[Saved data entries]
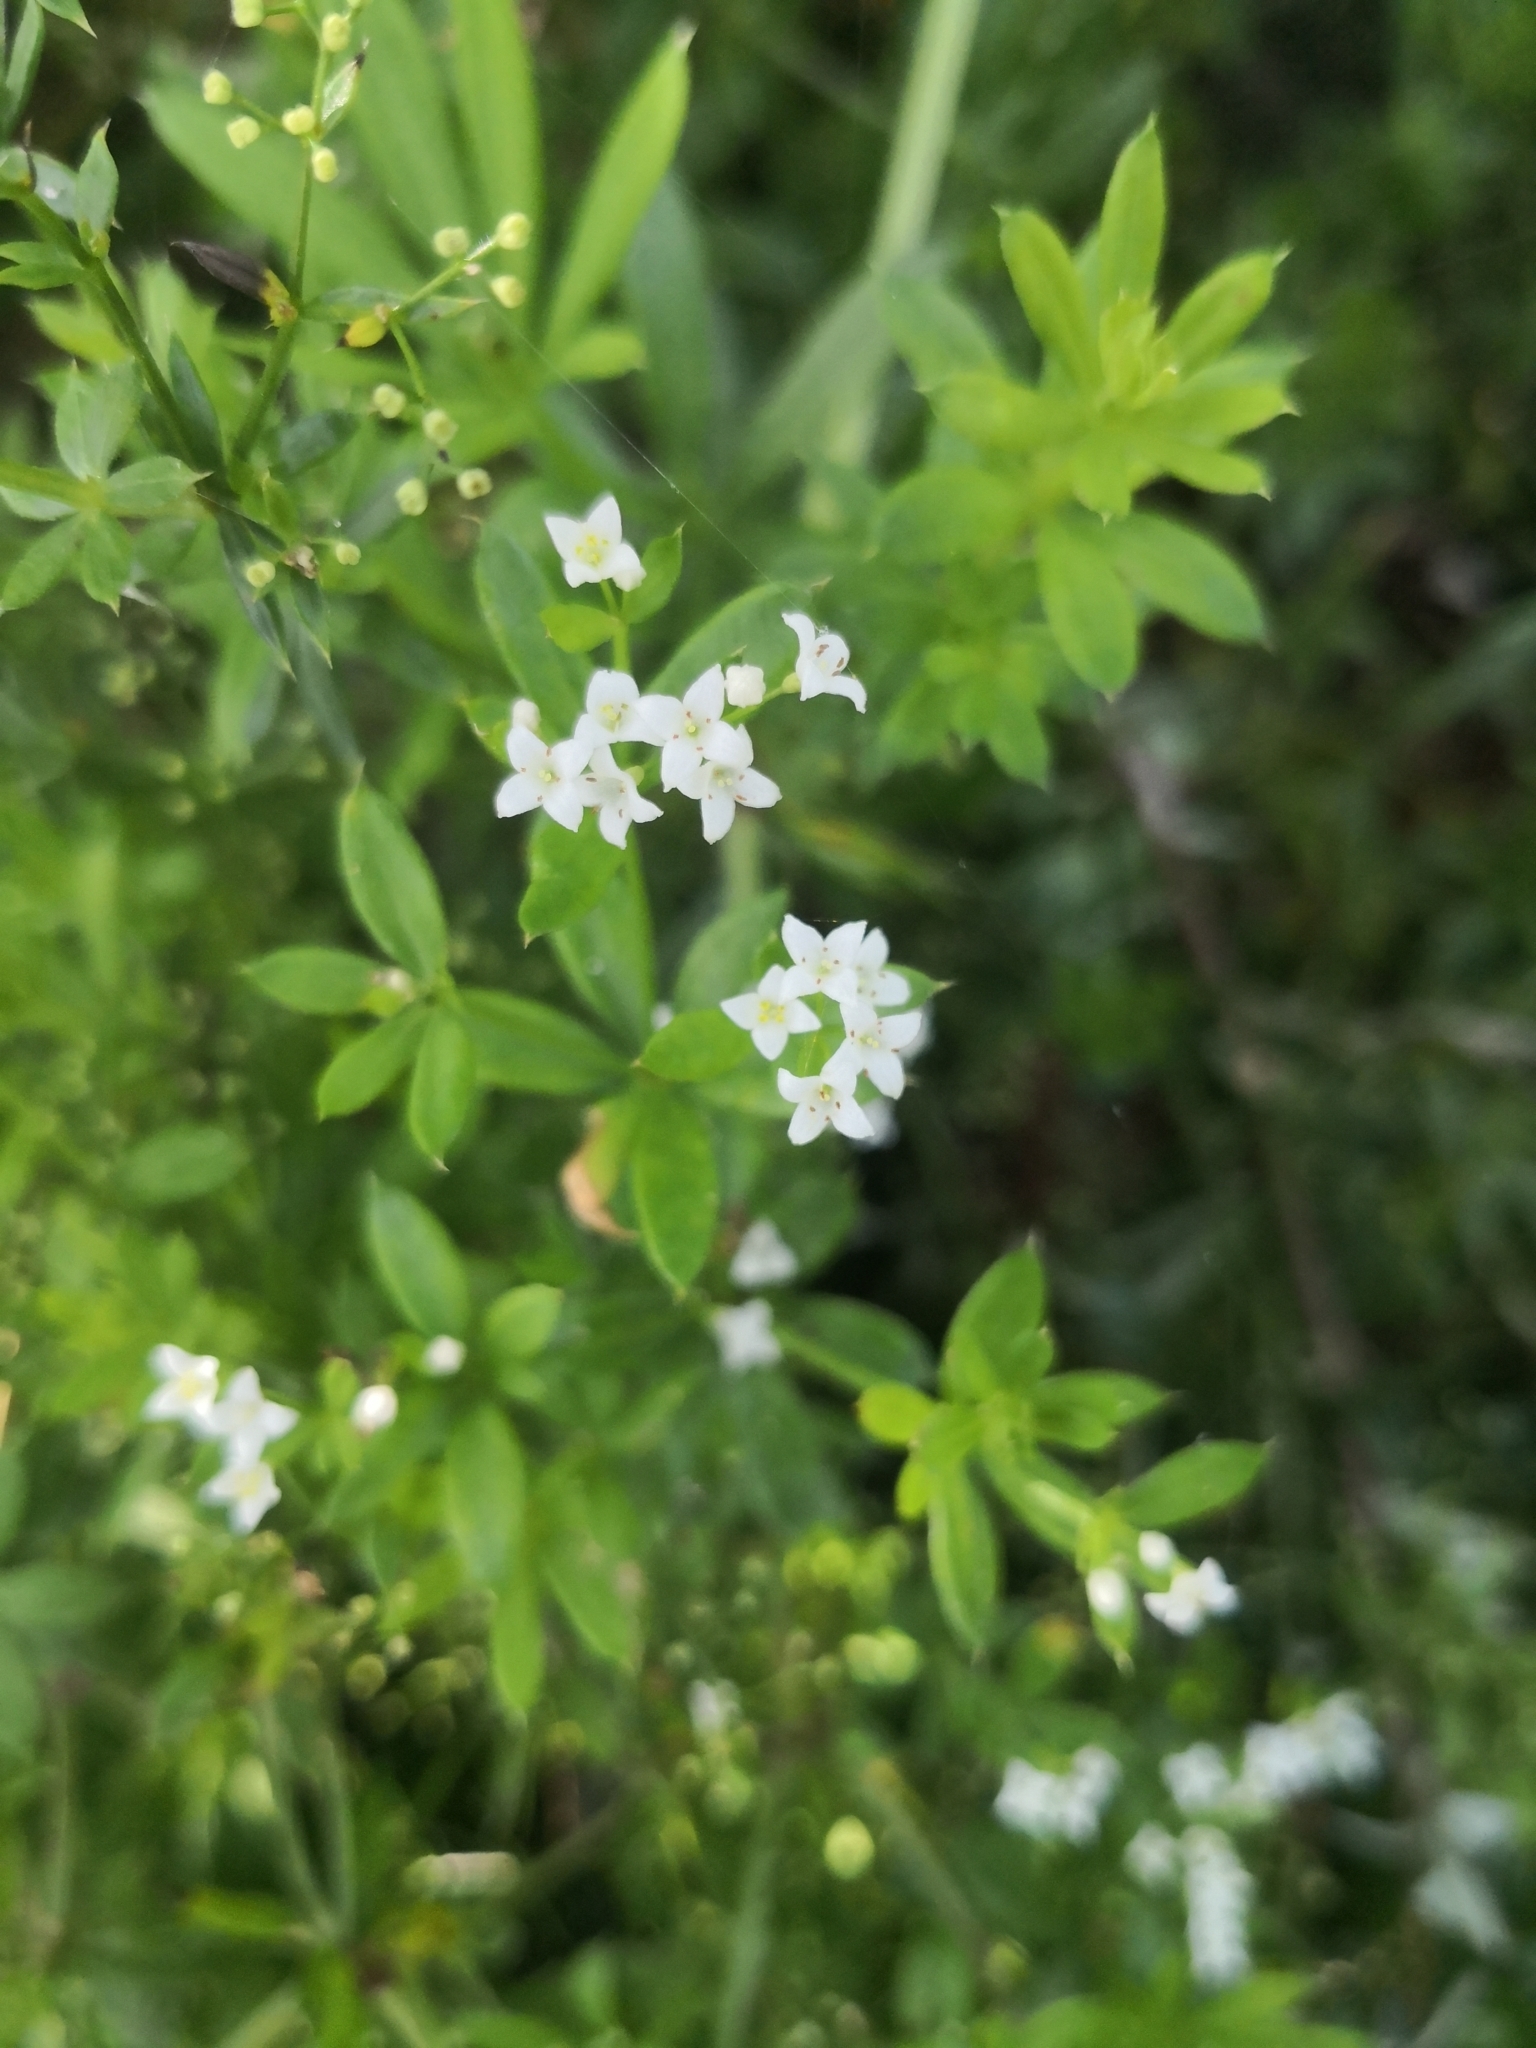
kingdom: Plantae
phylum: Tracheophyta
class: Magnoliopsida
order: Gentianales
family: Rubiaceae
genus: Galium
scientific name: Galium rivale
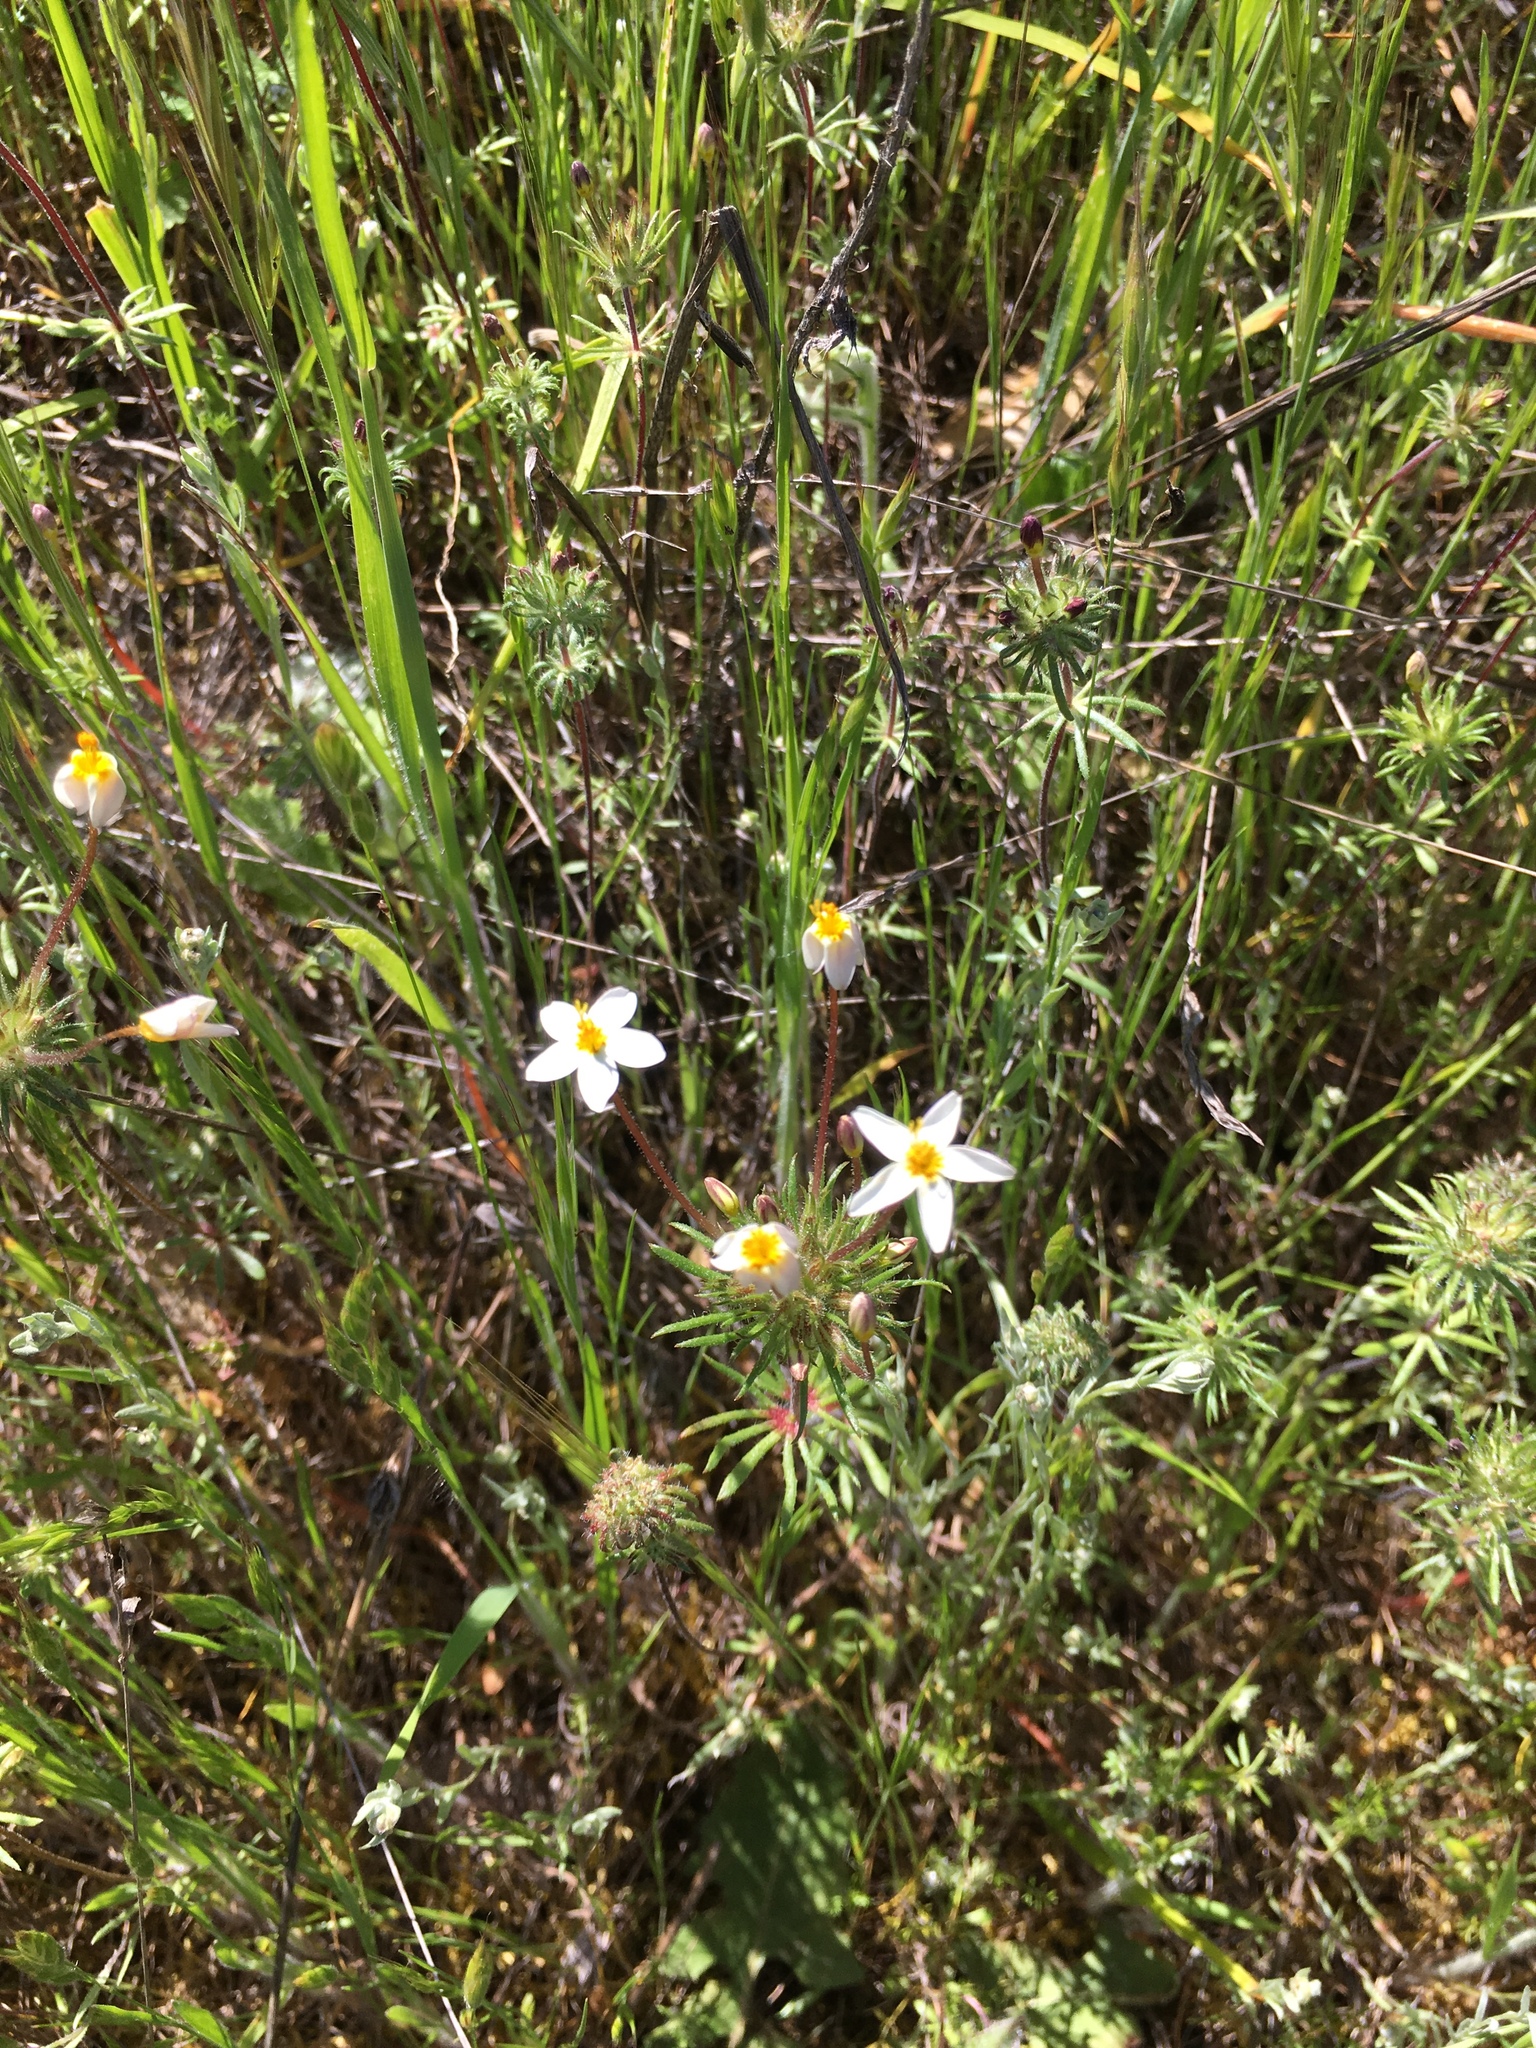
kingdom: Plantae
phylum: Tracheophyta
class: Magnoliopsida
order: Ericales
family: Polemoniaceae
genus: Leptosiphon
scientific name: Leptosiphon parviflorus
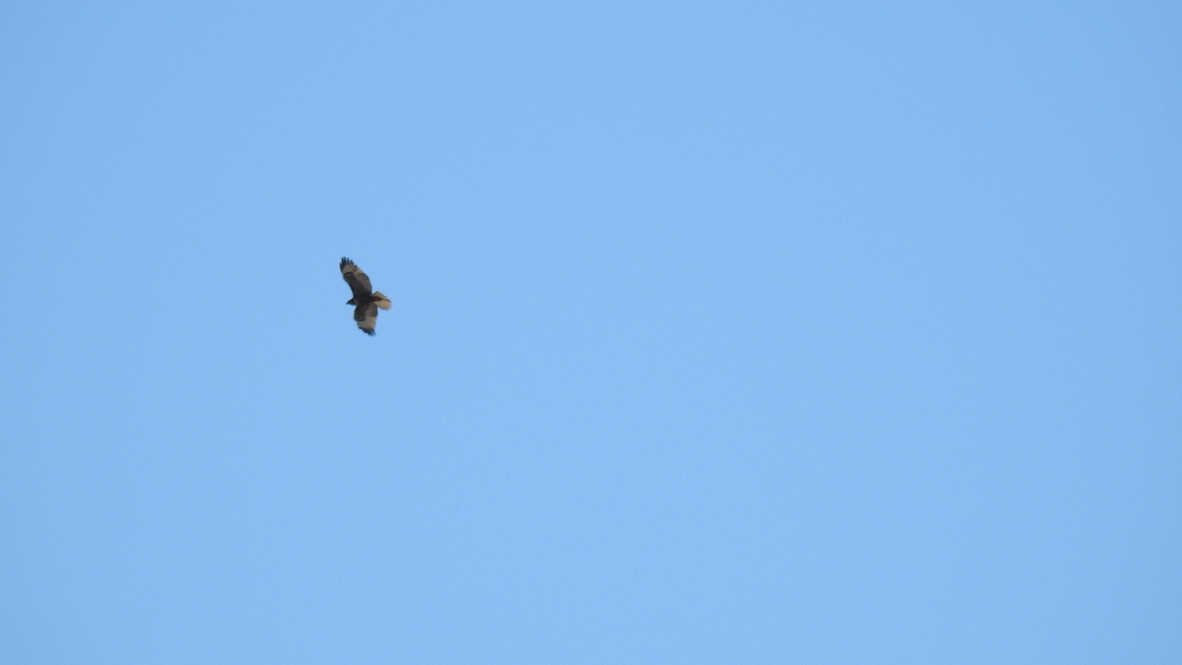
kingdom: Animalia
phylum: Chordata
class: Aves
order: Accipitriformes
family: Accipitridae
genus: Buteo
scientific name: Buteo jamaicensis
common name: Red-tailed hawk
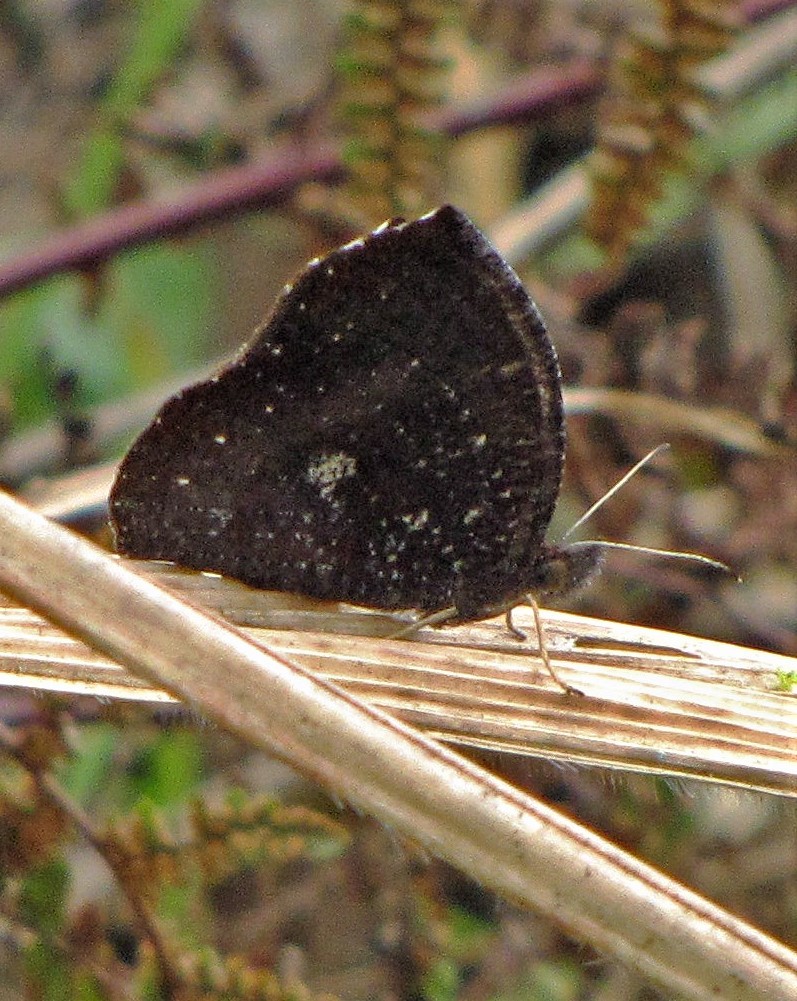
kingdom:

◆ Direction
Quote every row above line for line, leaving the pictures out.

◆ Task solution
kingdom: Plantae
phylum: Tracheophyta
class: Magnoliopsida
order: Gentianales
family: Rubiaceae
genus: Galium
scientific name: Galium rivale
kingdom: Plantae
phylum: Tracheophyta
class: Magnoliopsida
order: Ericales
family: Polemoniaceae
genus: Leptosiphon
scientific name: Leptosiphon parviflorus
kingdom: Animalia
phylum: Chordata
class: Aves
order: Accipitriformes
family: Accipitridae
genus: Buteo
scientific name: Buteo jamaicensis
common name: Red-tailed hawk
kingdom:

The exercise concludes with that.